The plan is designed to automate the laborious process known as contact tracing, through which public health officials seek to control the spread of an infectious disease by identifying people who have been in contact with an infected person, then testing and isolating those people so they cannot spread it to others.

The scale and nature of the coronavirus pandemic make digital tracing appealing. An analysis published in the journal Science on March 31 suggests the coronavirus spreads so quickly through people who are contagious but not sick that it would be difficult to contain through conventional manual tracing alone.

“It is the way of the future,” says Michael Mina, an assistant professor at Harvard’s Center for Communicable Disease Dynamics. “Why do we have individual people going to people’s homes, putting themselves at risk, when we have all of this digital information?”

Nonetheless, epidemiologists caution that digital contact tracing may not be a panacea for the coronavirus outbreak, in part because in much of the world, tests are reserved for those with clear symptoms. In the US, fewer than 3 million people have been tested, according to the Covid Tracking Project; that’s less than 1 percent of Americans. The effectiveness of contact tracing relies on identifying people who appear healthy but are carrying the virus; if those people aren’t tested, their contacts won’t be recorded.

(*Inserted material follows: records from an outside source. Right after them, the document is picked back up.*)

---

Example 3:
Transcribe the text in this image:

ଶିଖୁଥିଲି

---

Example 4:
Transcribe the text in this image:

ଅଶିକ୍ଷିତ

“The only way that these sort of things can be effective, if we take that model from other countries, is if you test far more cases than come up positive,” says Sham Kakade, a computer scientist at the University of Washington and a coauthor of PACT, a similar set of contact tracing protocols. “This kind of alert also needs to be adjusted to how many tests we can give.”

Another hurdle for the Apple-Google approach is convincing users to participate. The companies say they hope to make available next month software known as an application programming interface (API). Public health authorities would create apps that connect to this API, allowing phones to share their codes.

Sensitive to concerns about user privacy, the tech companies say users will have to install one of these apps to become part of the system. But many users may not use the apps, eroding the value of the system.

To be effective, contract tracing apps need roughly 50 percent to 70 percent of a population to use them, according to an analysis by researchers at the open-source contact-tracing project, Covid-Watch. Otherwise, symptomatic people wouldn’t know where they contracted the virus and asymptomatic people would continue spreading it unknowingly.

Singapore introduced such a contact tracing app on March 20. There, in a society considered far more disciplined, and with fewer privacy concerns, than the US, fewer than one-fourth of smartphones have downloaded it nearly a month later.

In the US, anxieties over big tech and government surveillance could further inhibit adoption. “One can imagine all sorts of people, whether it’s people who have family members who’ve been in trouble with the law or are undocumented, who will avoid any kind of contact tracing,” says Susan Landau, a cybersecurity policy expert at Tufts University. For many of these people, she says, “contact tracing is actually scary for them rather than beneficial.”

Even if testing is adequate, some researchers worry that the scheme will report too many contacts, potentially overwhelming public health officials with people who think they’ve been exposed to the virus and prompting users to question the value of the system. Bluetooth signals typically reach about 30 feet, far wider than the 6 feet considered an acceptable distance to not spread infection.

Apple and Google say app makers can fine-tune the system to report only closer contacts.

Even if an app only recorded contacts within 15 feet, for example, Bluetooth can’t easily distinguish if an infected person was within 6 feet for a length of time, or behind a glass wall, or in the apartment next door, or wearing a mask and gloves.